> [SOURCE]

- - -

Les États sont complices de la crise environnementale causée par les activités des entreprises
22 avril 2024
« La Terre assure la survie de 8 milliards de personnes et de millions d’autres espèces, mais nous traversons une crise planétaire sans précédent », a déclaré le Rapporteur spécial sur les droits de l’homme et l’environnement David Boyd, ajoutant que les grandes entreprises étaient les premières responsables des atteintes à la biosphère et de l’accroissement des inégalités.
« Sur l’ensemble de la population humaine, les 1 % [les plus riches] produisent le même volume total d’émissions de gaz à effet de serre nuisibles au climat que les 66 % les plus pauvres », a-t-il déclaré.
Dans son dernier rapport présenté au Conseil des droits de l’homme, David Boyd incite à repenser les modèles économiques et commerciaux fondés sur l’exploitation des personnes et de la nature, qui ont poussé l’humanité au bord de la catastrophe.

- - -

[Entrées stockées du jeu de données]
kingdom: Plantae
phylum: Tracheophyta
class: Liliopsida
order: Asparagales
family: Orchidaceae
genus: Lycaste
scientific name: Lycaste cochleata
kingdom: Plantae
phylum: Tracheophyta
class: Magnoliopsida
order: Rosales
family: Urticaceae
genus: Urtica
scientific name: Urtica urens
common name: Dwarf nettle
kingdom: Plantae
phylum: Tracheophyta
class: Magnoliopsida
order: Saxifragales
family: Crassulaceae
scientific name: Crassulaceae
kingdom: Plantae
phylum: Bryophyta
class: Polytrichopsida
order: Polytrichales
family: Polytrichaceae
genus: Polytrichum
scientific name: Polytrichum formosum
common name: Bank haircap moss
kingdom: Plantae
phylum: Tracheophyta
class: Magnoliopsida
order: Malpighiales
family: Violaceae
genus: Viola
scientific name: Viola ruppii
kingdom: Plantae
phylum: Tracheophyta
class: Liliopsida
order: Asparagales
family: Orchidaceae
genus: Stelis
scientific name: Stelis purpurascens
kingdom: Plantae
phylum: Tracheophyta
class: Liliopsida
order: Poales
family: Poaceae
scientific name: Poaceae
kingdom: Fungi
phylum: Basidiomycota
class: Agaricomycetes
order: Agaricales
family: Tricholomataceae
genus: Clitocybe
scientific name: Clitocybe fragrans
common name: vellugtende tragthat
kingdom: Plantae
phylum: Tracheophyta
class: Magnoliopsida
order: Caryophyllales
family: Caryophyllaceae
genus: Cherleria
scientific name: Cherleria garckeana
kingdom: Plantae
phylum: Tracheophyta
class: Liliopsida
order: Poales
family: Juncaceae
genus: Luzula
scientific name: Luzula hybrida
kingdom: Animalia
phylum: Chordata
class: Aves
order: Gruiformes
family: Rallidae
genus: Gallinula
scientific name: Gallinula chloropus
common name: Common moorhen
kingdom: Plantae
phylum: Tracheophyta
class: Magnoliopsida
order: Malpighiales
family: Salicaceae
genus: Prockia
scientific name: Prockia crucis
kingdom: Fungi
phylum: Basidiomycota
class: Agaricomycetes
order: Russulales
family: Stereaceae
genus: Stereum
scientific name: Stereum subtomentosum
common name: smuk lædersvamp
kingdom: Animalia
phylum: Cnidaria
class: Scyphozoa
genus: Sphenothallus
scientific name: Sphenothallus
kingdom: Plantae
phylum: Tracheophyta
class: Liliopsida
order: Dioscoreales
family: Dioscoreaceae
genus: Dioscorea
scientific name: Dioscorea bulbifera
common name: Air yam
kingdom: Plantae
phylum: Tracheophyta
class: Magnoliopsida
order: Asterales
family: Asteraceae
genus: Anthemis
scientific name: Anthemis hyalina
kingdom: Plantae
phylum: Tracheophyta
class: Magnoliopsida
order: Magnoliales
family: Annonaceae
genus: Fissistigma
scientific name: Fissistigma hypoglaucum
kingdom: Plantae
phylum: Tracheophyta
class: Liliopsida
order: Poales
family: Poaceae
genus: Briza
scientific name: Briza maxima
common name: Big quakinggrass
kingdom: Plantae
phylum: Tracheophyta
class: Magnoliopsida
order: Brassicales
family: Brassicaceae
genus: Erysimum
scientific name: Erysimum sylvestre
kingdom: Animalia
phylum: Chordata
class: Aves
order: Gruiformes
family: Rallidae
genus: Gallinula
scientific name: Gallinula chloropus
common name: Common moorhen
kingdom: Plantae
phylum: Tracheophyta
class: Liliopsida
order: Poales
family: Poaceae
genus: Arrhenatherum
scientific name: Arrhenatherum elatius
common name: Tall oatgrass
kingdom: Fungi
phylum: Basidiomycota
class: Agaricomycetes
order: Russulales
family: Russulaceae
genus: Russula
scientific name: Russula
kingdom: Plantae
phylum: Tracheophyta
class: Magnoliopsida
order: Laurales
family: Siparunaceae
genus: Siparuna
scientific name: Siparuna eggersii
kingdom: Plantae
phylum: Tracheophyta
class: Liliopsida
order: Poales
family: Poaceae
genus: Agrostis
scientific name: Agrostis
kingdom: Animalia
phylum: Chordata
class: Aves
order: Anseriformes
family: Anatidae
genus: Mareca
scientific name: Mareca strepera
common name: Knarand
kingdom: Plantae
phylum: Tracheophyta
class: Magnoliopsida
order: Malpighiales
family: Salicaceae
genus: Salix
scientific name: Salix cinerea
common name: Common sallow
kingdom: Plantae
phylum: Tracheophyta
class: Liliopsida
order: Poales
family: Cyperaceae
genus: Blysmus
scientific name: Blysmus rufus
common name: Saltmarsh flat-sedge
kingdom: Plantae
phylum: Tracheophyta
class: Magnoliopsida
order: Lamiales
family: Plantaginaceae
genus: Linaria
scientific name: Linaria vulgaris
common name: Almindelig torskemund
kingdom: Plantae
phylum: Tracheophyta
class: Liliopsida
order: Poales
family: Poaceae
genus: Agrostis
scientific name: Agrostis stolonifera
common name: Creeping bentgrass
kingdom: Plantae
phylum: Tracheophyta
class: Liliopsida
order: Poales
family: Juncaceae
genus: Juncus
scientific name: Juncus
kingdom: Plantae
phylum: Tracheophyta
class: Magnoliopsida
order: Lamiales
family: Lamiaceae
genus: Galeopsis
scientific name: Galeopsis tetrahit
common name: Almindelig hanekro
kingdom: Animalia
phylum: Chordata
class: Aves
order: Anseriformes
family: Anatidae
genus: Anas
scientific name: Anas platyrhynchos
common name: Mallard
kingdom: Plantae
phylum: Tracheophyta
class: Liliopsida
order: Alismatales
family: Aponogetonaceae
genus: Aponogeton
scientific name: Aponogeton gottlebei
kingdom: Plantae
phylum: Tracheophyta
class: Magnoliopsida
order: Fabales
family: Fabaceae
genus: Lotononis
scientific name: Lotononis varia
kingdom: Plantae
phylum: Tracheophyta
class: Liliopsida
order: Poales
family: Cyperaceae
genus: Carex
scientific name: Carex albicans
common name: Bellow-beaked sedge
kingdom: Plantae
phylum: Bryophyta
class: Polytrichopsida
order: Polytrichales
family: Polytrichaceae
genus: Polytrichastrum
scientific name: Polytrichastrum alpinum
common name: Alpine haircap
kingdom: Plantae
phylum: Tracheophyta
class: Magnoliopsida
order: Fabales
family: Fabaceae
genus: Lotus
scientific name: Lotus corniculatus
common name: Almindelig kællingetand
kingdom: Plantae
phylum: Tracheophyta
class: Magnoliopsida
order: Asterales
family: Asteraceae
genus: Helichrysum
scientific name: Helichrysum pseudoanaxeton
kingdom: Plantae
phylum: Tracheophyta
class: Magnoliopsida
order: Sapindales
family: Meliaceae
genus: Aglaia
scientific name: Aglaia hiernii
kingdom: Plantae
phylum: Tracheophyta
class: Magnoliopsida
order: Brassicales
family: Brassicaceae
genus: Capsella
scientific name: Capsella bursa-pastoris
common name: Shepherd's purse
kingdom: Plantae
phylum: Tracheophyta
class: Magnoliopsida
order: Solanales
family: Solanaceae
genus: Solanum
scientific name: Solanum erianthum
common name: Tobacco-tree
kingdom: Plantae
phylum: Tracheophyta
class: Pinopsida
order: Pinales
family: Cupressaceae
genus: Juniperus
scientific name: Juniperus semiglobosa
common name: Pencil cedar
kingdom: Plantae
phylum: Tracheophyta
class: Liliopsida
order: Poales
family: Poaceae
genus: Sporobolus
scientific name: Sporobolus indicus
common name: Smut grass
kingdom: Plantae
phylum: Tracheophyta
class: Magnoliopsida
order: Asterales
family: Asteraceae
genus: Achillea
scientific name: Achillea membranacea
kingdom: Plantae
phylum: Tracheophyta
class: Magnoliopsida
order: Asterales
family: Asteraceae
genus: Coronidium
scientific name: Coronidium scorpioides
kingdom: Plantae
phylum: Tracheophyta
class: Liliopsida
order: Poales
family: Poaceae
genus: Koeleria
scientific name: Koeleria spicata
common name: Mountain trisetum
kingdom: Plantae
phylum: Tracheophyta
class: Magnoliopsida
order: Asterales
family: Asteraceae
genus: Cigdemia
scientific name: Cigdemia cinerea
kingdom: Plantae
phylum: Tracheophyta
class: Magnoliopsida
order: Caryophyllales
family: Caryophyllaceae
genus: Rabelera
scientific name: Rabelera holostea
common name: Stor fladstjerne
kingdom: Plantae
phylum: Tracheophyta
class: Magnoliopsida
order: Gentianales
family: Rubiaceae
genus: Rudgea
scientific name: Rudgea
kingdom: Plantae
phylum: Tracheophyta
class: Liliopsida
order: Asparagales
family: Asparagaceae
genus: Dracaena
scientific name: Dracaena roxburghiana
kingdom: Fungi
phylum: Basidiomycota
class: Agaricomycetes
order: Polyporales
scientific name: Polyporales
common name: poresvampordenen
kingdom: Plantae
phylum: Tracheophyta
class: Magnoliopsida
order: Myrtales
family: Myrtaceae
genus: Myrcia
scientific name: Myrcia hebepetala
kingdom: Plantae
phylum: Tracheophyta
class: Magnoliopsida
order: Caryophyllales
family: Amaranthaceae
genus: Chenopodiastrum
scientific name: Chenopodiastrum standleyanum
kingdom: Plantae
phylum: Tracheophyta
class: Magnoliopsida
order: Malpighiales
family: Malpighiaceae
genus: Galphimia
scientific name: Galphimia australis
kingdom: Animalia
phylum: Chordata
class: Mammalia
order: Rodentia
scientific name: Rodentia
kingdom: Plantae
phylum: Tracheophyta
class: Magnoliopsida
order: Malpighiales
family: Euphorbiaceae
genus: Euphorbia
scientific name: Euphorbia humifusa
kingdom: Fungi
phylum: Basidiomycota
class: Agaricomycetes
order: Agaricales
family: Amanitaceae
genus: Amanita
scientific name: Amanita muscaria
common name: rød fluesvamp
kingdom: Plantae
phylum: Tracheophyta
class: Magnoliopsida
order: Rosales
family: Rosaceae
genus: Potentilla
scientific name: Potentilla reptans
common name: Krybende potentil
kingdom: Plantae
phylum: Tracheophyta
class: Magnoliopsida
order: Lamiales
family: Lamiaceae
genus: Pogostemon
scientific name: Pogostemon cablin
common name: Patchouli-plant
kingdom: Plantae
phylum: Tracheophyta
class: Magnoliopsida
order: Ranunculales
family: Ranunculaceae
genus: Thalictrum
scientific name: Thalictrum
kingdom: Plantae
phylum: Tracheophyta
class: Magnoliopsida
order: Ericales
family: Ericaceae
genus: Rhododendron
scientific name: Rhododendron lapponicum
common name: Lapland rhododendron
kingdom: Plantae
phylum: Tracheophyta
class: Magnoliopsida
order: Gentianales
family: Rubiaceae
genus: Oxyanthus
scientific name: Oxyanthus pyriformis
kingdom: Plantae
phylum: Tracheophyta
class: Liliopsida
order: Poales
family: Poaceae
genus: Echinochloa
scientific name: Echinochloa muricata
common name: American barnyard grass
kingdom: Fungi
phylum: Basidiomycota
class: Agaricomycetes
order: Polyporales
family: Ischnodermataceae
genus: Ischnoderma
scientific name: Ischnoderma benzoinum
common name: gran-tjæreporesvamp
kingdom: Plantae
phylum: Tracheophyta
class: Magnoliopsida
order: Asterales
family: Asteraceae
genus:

- - -

> [TÂCHES À RÉALISER]
A: Recopiez le passage du texte sur la crise environnementale qui commence par « Les États sont » et se poursuit jusqu'à « l’accroissement des inégalités. ».
B: Prolongez le texte sur la crise environnementale à partir de sa dernière phrase.
Les enregistrements n'ont aucun rôle à jouer ici.

> [RÉPONSES ATTENDUES]
A:
Les États sont complices de la crise environnementale causée par les activités des entreprises
22 avril 2024
« La Terre assure la survie de 8 milliards de personnes et de millions d’autres espèces, mais nous traversons une crise planétaire sans précédent », a déclaré le Rapporteur spécial sur les droits de l’homme et l’environnement David Boyd, ajoutant que les grandes entreprises étaient les premières responsables des atteintes à la biosphère et de l’accroissement des inégalités.

B:
Selon l’expert, de nombreuses grandes entreprises violent le droit à un environnement propre, sain et durable en polluant l’air, l’eau et le sol, en détruisant la biodiversité, en rejetant des substances toxiques dangereuses pour les êtres humains et la faune, et en produisant et commercialisant des aliments malsains et non durables. Les préjudices sanitaires et environnementaux liés à la pollution de l’air se chiffrent à 8 100 milliards de dollars par an, et la production alimentaire industrielle impose des coûts d’au moins 10 000 milliards de dollars par an.
Pour M. Boyd, le modèle économique actuel est défectueux, car il repose sur la croyance en une croissance illimitée et se préoccupe davantage de maximiser les profits des actionnaires, au détriment des obligations en matière de droits de l’homme.
« Les entreprises du secteur des combustibles fossiles engrangent des centaines de milliards de dollars de bénéfices, alors que leurs produits entraînent la mort de millions de personnes et accentuent l’urgence climatique. Les entreprises alimentaires transnationales réalisent des bénéfices records alors que les prix des denrées alimentaires, la faim et la malnutrition grimpent en flèche », a-t-il indiqué.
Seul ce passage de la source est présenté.